Paul Gauguin: The Large Tree

The Large Tree, 1891, by Paul Gauguin
The Large Tree, 1891, by Paul Gauguin

“The Large Tree” from 1891 testifies to the artistic revolution that Gauguin initiated upon his arrival in Polynesia.

This synthetist composition organizes space according to decorative logic where four female figures unfold beneath the protective foliage of a majestic tree. The artist abandons traditional perspective in favor of colorful cloisonnism: the deep greens of the foliage contrast with the pearlescent pinks of the thatched roof and the burnt ochres of the tropical ground. This arbitrary chromatic palette, freed from naturalistic constraints, transforms the everyday scene into a symbolic vision.
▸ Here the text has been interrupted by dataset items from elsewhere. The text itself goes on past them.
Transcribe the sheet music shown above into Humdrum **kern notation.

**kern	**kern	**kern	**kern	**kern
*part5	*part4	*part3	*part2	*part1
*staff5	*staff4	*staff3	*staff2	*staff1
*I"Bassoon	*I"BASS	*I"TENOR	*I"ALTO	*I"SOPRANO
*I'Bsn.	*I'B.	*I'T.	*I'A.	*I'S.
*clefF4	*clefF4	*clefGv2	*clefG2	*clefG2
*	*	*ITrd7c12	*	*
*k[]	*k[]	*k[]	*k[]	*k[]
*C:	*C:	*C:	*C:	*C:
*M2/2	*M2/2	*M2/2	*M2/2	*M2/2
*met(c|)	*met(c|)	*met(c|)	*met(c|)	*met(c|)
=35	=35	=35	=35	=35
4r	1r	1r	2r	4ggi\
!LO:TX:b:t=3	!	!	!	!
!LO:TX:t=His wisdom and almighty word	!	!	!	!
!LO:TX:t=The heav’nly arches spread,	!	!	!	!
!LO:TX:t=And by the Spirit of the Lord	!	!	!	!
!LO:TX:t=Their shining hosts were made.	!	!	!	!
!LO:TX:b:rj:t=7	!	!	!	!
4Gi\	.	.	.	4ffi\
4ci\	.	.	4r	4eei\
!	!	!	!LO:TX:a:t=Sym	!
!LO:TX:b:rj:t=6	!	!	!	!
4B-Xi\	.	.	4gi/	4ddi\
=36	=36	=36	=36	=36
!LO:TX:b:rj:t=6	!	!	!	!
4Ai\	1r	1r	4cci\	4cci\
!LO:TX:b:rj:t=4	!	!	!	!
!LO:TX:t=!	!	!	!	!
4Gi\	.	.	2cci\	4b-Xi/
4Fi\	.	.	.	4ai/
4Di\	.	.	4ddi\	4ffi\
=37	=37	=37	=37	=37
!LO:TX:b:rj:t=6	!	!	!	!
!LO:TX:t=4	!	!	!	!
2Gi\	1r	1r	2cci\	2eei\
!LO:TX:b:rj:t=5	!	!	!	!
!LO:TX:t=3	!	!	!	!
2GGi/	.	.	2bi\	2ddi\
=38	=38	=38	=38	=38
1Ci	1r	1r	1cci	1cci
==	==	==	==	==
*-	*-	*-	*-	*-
The simplified forms and outlined contours reveal the influence of Japanese art and Breton popular imagery. Gauguin creates here a visual “symphony” where Tahitian reality becomes a pretext for seeking primitive harmony, far from Western conventions. This work inaugurates his quest for total art, a synthesis between direct observation and poetic idealization.

Further information

  • The Large Tree, 1891, by Paul Gauguin
  • 74 x 92.8 cm (29 1/8 x 36 9/16 in.)
  • The Cleveland Museum of Art, not on display
  • https://www.clevelandart.org/art/1975.263

Paul Gauguin (1848-1903) embodies the romantic figure of the artist in revolt against his era. A former prosperous stockbroker, he abandoned his Parisian bourgeois life in 1883 to devote himself entirely to painting. After his experimentations in Brittany where he developed Synthetism alongside Émile Bernard, Gauguin exiled himself to Tahiti in 1891, fleeing what he perceived as the decadence of Western civilization. Influenced by primitive art and Japanese prints, he revolutionized painting by privileging expression over imitation, pure color over traditional modeling. His Tahitian canvases, of which “The Large Tree” constitutes an early example, established a new pictorial language that would profoundly influence the 20th-century avant-garde, from Matisse to the German Expressionists.